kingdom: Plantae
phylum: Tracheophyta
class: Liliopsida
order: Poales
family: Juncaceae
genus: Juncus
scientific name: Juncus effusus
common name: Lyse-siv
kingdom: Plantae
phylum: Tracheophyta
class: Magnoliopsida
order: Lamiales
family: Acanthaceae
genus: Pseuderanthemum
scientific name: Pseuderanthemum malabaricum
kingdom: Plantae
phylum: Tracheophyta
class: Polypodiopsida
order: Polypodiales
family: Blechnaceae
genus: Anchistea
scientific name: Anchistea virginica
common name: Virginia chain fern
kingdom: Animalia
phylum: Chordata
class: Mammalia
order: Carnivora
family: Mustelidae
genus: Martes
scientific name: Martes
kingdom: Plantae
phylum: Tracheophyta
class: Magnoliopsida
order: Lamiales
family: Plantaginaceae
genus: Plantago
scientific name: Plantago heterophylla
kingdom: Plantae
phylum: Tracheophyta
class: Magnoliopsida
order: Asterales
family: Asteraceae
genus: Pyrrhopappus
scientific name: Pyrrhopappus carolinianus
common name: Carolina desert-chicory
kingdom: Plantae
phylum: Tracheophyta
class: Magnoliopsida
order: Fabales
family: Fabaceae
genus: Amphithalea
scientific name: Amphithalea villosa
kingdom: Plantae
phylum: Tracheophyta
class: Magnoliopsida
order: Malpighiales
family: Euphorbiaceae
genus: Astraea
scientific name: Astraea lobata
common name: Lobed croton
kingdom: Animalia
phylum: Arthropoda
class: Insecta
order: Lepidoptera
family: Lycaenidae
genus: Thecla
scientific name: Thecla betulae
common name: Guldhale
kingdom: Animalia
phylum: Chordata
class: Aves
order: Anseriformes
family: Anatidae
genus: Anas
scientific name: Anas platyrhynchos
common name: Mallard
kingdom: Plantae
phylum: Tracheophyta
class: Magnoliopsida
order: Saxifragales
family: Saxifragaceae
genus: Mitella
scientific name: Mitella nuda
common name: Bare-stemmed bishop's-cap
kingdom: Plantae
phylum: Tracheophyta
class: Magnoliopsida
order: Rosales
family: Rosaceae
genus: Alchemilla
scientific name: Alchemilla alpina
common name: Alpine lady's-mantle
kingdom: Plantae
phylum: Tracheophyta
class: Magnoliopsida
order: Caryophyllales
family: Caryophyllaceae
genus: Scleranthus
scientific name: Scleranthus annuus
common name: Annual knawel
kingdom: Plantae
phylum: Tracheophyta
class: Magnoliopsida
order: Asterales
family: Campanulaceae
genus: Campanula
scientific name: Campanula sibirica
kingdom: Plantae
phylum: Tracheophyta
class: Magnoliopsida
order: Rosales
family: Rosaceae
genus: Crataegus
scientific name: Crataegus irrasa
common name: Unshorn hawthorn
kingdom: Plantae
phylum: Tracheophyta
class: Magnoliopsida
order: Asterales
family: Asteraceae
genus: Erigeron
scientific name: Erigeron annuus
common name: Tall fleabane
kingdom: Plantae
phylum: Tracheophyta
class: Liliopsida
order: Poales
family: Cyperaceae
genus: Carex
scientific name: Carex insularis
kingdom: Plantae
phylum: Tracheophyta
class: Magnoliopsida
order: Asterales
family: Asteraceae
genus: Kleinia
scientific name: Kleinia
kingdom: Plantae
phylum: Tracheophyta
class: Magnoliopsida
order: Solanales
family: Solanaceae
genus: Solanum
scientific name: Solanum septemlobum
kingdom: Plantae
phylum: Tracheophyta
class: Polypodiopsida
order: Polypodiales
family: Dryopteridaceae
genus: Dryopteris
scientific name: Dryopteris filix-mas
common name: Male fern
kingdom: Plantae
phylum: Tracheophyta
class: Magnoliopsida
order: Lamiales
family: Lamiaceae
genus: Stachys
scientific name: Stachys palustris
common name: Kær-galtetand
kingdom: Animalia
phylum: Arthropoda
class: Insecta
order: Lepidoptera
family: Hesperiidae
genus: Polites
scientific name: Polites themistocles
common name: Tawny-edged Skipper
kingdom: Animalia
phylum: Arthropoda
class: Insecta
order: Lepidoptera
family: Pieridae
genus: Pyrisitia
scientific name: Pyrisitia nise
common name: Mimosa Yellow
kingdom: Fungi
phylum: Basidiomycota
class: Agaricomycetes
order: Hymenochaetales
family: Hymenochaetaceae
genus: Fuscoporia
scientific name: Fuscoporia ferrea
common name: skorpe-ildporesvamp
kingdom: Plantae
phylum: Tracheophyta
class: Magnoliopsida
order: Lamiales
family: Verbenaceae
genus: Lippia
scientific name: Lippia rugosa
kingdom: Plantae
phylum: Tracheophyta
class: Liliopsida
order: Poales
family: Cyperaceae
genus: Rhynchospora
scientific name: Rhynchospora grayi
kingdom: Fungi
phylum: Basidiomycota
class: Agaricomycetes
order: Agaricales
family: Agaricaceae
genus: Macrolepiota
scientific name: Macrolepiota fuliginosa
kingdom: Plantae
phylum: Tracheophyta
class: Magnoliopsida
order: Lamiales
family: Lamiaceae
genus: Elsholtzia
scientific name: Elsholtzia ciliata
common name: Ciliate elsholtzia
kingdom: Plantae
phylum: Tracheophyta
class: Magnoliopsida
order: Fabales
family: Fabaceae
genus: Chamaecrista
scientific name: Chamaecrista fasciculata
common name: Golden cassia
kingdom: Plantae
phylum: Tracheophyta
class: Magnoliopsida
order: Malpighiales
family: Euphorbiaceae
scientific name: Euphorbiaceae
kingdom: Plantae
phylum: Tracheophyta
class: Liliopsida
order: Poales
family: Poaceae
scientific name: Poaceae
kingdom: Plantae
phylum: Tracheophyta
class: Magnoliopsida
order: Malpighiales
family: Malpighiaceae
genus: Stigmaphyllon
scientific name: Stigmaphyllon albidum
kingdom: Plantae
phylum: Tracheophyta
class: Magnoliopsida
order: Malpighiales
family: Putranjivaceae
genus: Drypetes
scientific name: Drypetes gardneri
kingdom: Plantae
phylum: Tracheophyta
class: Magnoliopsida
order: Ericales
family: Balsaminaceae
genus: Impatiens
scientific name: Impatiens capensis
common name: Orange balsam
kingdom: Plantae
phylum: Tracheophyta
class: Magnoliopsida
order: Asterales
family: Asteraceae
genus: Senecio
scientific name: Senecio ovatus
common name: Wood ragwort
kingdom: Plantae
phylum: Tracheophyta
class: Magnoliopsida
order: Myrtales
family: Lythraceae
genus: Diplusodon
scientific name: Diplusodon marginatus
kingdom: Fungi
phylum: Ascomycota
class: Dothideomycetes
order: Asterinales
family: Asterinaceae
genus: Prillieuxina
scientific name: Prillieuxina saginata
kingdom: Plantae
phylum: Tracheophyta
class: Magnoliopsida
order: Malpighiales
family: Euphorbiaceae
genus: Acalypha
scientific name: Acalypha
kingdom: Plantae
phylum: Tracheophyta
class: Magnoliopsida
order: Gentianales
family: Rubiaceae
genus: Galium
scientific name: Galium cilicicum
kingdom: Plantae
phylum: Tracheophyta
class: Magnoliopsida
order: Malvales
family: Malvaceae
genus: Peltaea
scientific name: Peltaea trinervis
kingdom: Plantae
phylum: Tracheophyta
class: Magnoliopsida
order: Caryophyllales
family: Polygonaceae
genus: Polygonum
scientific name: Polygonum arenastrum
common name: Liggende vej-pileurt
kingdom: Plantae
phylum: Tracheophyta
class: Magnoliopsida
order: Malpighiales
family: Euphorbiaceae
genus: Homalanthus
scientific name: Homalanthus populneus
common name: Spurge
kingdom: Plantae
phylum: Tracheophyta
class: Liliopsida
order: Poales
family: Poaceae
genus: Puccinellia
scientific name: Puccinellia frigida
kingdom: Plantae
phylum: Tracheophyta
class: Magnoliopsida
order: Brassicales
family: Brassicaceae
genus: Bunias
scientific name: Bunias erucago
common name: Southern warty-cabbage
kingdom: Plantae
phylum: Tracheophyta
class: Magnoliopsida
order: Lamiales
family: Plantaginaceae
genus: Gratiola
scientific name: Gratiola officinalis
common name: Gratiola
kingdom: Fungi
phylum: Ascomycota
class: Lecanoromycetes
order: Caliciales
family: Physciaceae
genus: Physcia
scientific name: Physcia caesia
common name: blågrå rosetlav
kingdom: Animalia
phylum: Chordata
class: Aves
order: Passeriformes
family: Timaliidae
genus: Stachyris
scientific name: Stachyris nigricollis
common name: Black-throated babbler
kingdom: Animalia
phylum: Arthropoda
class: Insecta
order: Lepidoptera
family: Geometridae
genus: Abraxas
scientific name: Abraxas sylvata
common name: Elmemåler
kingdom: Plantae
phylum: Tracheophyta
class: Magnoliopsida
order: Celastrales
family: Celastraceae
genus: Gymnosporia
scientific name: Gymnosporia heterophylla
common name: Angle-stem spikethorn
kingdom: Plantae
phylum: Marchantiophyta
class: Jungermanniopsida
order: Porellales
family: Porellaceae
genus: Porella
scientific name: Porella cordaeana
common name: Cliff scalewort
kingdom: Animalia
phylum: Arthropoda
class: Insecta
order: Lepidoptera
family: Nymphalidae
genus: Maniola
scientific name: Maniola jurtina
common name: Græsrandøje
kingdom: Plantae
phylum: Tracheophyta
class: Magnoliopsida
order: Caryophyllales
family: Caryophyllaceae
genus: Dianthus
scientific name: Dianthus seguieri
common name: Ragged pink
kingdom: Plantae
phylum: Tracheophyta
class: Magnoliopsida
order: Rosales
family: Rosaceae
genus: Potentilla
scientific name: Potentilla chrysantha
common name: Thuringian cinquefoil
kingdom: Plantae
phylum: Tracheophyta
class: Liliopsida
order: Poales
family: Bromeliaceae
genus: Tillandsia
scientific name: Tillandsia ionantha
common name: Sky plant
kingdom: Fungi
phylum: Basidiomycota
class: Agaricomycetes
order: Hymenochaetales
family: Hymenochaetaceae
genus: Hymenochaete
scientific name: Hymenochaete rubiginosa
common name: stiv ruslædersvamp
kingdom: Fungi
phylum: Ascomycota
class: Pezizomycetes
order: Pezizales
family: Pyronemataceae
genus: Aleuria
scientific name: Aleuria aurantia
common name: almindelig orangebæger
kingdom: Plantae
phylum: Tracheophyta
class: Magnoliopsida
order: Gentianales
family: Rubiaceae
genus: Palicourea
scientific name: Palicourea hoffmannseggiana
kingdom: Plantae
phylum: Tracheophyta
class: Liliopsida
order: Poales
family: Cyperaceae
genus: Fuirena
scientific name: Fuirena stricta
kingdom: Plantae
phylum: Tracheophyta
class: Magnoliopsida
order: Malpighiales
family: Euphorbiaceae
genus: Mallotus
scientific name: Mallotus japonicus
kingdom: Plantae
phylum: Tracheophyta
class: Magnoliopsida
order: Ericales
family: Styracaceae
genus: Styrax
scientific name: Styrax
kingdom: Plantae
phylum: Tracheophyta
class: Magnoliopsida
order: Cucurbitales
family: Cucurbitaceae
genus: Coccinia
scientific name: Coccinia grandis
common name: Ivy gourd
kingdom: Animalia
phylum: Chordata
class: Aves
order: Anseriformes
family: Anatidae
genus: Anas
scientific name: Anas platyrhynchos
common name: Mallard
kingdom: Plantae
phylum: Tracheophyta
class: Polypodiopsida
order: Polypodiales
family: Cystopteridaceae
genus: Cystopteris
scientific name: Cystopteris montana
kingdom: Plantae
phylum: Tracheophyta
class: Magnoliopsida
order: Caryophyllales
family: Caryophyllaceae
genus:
○ ○ ○ ○ ○ ○ ○
What the task asks –
Switch "phylum" to "division" in the lines starting at the one containing "common name: Thuringian cinquefoil" and ending at the one containing "scientific name: Aleuria aurantia", leaving everything else unchanged. Return only those lines.

Response to this exercise –
common name: Thuringian cinquefoil
kingdom: Plantae
division: Tracheophyta
class: Liliopsida
order: Poales
family: Bromeliaceae
genus: Tillandsia
scientific name: Tillandsia ionantha
common name: Sky plant
kingdom: Fungi
division: Basidiomycota
class: Agaricomycetes
order: Hymenochaetales
family: Hymenochaetaceae
genus: Hymenochaete
scientific name: Hymenochaete rubiginosa
common name: stiv ruslædersvamp
kingdom: Fungi
division: Ascomycota
class: Pezizomycetes
order: Pezizales
family: Pyronemataceae
genus: Aleuria
scientific name: Aleuria aurantia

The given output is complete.